We believe using CardioSafe 3D and LiverSafe 3D for our drug rescue programs is the highest-value near term commercial application of the human cells we produce and the novel, customized bioassay systems we have designed and developed. Our drug rescue activities are currently focused on producing for our internal drug development pipeline new, safer variants of still-promising cancer drug candidates previously discovered, optimized and tested for efficacy by pharmaceutical companies and others but terminated before FDA approval due to unexpected heart toxicity. We refer to these still-promising new drug candidates as Drug Rescue Candidates™. Our drug rescue strategy involves using CardioSafe 3D to assess the toxicity that caused the Drug Rescue Candidates to be terminated, and then apply our human biological insight to produce a new, safer version of each terminated Drug Rescue Candidate and develop it internally as a new, proprietary drug candidate. We refer to the new, proprietary, safer versions of Drug Rescue Candidates we are focused on producing as Drug Rescue Variants™. We intend to develop each optimized Drug Rescue Variant internally to establish preclinical proof-of-concept (POC), as to both efficacy and safety, in customary in vitro and in vivo models, as well as in CardioSafe 3D.

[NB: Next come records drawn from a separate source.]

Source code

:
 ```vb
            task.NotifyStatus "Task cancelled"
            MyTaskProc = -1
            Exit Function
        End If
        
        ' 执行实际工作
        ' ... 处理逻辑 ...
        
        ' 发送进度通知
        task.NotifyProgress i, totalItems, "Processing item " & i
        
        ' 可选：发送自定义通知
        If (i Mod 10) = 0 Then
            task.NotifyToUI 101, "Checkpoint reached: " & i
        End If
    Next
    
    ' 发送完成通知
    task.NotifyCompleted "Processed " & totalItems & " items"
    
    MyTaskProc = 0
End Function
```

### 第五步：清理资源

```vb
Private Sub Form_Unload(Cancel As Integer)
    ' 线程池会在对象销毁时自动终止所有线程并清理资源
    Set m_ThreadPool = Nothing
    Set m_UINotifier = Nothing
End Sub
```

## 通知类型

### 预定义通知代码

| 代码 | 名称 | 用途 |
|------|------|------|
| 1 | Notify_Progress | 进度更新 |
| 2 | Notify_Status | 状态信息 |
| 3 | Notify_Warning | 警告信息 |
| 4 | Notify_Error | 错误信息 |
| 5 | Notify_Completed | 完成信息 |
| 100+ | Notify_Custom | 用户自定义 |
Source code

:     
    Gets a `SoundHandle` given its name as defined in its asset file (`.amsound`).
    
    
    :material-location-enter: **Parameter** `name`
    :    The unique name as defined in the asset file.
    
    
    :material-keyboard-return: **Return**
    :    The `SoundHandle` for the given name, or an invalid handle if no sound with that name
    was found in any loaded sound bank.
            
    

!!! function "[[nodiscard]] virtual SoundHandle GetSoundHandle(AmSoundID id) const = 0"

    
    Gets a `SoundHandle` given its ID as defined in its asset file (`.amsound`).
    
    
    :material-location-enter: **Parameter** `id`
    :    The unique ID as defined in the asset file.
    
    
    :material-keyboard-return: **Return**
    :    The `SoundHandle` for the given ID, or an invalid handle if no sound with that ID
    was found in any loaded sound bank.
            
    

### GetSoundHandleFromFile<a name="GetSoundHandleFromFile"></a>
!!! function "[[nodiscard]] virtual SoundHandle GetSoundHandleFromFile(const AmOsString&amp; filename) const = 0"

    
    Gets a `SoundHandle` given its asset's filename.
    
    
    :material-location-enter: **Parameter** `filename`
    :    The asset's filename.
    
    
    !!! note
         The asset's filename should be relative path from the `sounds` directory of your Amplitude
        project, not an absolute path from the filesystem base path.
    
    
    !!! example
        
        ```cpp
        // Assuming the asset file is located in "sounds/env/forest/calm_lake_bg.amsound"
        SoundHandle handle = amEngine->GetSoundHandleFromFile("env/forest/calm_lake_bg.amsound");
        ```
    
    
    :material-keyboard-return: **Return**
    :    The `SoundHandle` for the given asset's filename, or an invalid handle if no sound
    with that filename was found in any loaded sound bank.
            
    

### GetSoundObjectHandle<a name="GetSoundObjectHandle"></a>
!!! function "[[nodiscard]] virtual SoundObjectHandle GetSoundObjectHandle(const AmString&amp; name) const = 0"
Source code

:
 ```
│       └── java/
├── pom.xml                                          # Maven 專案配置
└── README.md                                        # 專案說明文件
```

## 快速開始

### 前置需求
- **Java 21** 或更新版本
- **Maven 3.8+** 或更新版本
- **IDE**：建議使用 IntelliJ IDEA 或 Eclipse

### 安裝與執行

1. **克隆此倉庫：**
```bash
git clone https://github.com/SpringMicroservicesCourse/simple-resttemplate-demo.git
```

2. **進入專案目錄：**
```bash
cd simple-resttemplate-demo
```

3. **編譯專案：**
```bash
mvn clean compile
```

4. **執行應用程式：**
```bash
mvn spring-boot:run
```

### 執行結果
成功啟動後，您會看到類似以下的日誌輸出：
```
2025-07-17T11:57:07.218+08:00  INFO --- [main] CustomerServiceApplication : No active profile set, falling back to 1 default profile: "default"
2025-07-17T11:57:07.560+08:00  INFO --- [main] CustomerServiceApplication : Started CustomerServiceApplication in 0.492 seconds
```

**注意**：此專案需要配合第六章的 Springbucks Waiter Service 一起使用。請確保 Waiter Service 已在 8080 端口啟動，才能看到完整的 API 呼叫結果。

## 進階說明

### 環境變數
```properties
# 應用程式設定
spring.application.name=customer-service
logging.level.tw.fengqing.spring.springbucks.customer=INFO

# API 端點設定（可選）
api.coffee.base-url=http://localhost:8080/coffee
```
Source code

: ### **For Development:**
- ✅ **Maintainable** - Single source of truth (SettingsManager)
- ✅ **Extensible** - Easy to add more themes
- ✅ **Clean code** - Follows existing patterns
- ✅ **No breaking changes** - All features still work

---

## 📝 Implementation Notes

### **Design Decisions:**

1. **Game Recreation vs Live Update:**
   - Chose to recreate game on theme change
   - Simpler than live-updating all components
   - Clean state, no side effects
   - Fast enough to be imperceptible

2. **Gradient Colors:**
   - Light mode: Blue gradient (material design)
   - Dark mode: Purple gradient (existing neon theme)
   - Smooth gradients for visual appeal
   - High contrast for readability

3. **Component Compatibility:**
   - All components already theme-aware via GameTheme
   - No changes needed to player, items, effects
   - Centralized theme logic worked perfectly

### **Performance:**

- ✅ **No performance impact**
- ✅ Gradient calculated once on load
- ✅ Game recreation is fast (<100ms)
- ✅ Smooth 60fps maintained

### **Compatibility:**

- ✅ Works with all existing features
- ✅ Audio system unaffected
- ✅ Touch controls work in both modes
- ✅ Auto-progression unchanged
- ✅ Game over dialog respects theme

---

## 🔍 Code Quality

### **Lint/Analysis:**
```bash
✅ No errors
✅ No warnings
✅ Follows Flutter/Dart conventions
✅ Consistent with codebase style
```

Regenerative medicine and drug discovery
Although we believe the best and most valuable near term commercial application of our stem cell technology platform is for small molecule drug rescue and development, we also believe stem cell technology-based regenerative medicine has the potential to transform healthcare in the U.S. over the next two decades by altering the fundamental mechanisms of disease and help slow rapidly rising healthcare costs in the U.S. We plan to explore nonclinical opportunities to leverage our stem cell technology platform for regenerative medicine purposes, with emphasis on developing novel human disease models for discovery of small molecule drugs and biologics with regenerative and therapeutic potential. Among our key objectives will be to explore regenerative medicine opportunities through pilot nonclinical proof-of-concept studies, after which we intend to assess any potential opportunities for further development and commercialization of therapeutically and commercially promising regenerative medicine programs, either on our own or with strategic partners.